- [Geselecteerde tekst]:
□ □ □ □

Veiligheid van kwetsbare verkeersdeelnemers op VRI-kruispunten

Pilotstudie conflictanalyse op kruispunten met verkeerslichten
Author(s)
Nabavi Niaki, M.; Schermers, G.; Gebhard, S.E.; Dijkstra, A.
Year

In Nederland vallen 31% van de verkeersdoden en 54% van de fietsdoden op kruispunten (periode 2015 t/m 2019).[1] Vanwege hun complexiteit en hoge verkeersbelasting horen kruispunten met een verkeersregelinstallatie (VRI) tot de onveiligste kruispunten in Nederland.1 Dit geldt niet alleen voor gemotoriseerd verkeer maar vooral ook voor kwetsbare verkeers­deelnemers. In de afgelopen jaren is er in Nederland echter weinig kwantitatief onderzoek gedaan naar verkeersveiligheid van VRI-kruispunten in relatie tot hun ontwerp en inrichting. Bij dergelijk onderzoek speelt mee dat alleen ongevallenstatistieken vaak onvoldoende inzicht geven, omdat de aantallen ongevallen per locatie vaak heel laag zijn en de registratie van vooral fietsongevallen onvolledig is.

SWOV wil beter inzicht krijgen in de verkeersveiligheid van VRI-kruispunten en wil op termijn onderzoeken welke maatregelen mogelijk zijn om deze kruispunten structureel veiliger te maken voor alle verkeersdeelnemers. In een grootschalig, meerjarig onderzoek wil SWOV de belangrijkste veiligheidskenmerken van VRI-kruispunten identificeren en bouwstenen leveren voor een eventuele herziening van ontwerprichtlijnen. Door richtlijnen – en afwijkingen daarvan – met verkeersveiligheidskennis te onderbouwen wordt het beter mogelijk om verantwoorde keuzes te maken. Dit rapport behandelt de voorbereidende stappen in dit grootschalig SWOV-onderzoek. Deze verkennende studie, die in 2022 is uitgevoerd, bestond uit twee delen.

□ □ □ □

- [Aangeleverde gegevens]:
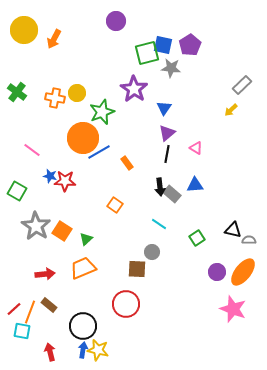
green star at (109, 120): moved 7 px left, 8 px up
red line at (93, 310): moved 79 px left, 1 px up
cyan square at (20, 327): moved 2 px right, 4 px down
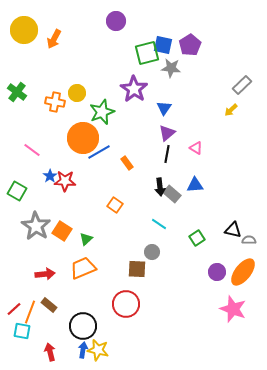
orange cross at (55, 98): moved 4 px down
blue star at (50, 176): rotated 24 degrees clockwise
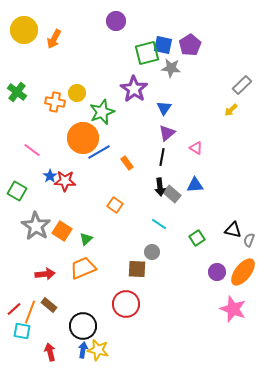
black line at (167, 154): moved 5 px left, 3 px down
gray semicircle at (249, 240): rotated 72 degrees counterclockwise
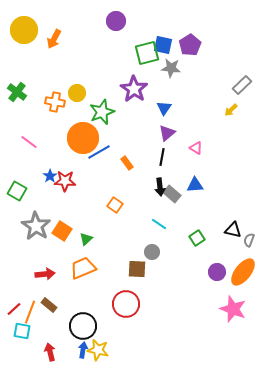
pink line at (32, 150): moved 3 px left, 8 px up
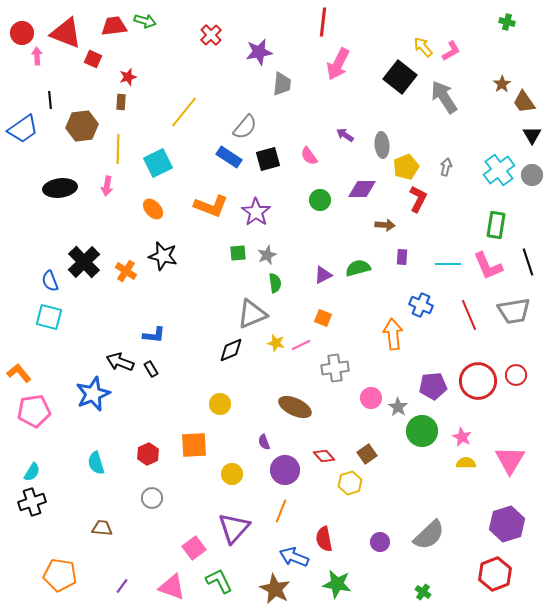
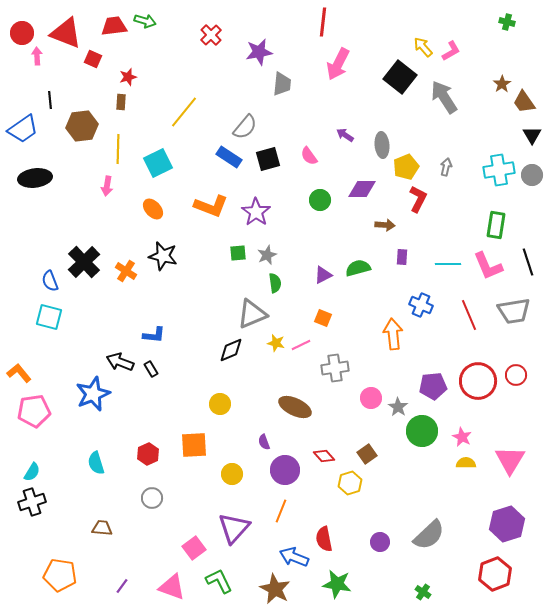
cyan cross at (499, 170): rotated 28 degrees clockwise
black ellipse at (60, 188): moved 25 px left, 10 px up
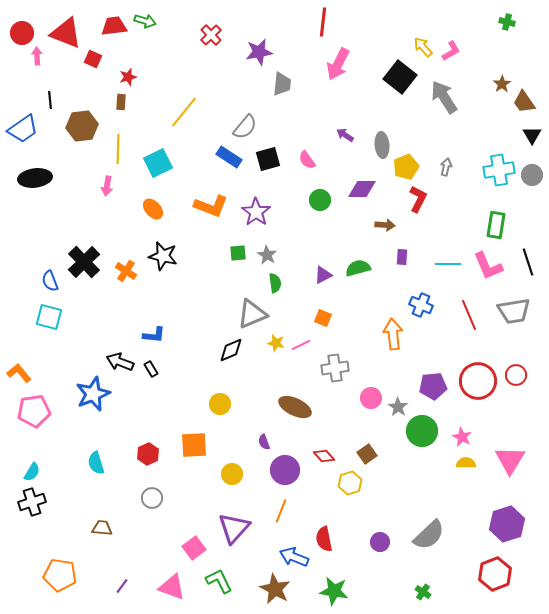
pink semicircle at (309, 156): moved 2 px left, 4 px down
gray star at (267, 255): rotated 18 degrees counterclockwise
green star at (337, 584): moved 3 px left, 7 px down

□ □ □ □

- [Overzicht van opdrachten]:
[A] Beantwoord de volgende vragen aan de hand van de tekst over VRI-kruispunten:
(i) Welk percentage van de fietsdoden in Nederland viel in de periode 2015 t/m 2019 op kruispunten?
(ii) In welk jaar is de verkennende studie uitgevoerd?
(iii) Uit hoeveel delen bestond deze verkennende studie?
[B] Schrijf uit de tekst over VRI-kruispunten het gedeelte van "Nabavi Niaki, M.;" tot en met "fietsongevallen onvolledig is." letterlijk over.
[C] Noem alle auteurs die bij de tekst over VRI-kruispunten worden vermeld.
De gegevens vormen afzonderlijk materiaal en staan los van de tekst.

- [Antwoorden per opdracht]:
[A]
(i) 54%
(ii) 2022
(iii) Twee delen

[B]
Nabavi Niaki, M.; Schermers, G.; Gebhard, S.E.; Dijkstra, A.
Year

In Nederland vallen 31% van de verkeersdoden en 54% van de fietsdoden op kruispunten (periode 2015 t/m 2019).[1] Vanwege hun complexiteit en hoge verkeersbelasting horen kruispunten met een verkeersregelinstallatie (VRI) tot de onveiligste kruispunten in Nederland.1 Dit geldt niet alleen voor gemotoriseerd verkeer maar vooral ook voor kwetsbare verkeers­deelnemers. In de afgelopen jaren is er in Nederland echter weinig kwantitatief onderzoek gedaan naar verkeersveiligheid van VRI-kruispunten in relatie tot hun ontwerp en inrichting. Bij dergelijk onderzoek speelt mee dat alleen ongevallenstatistieken vaak onvoldoende inzicht geven, omdat de aantallen ongevallen per locatie vaak heel laag zijn en de registratie van vooral fietsongevallen onvolledig is.

[C]
Nabavi Niaki, M.
Schermers, G.
Gebhard, S.E.
Dijkstra, A.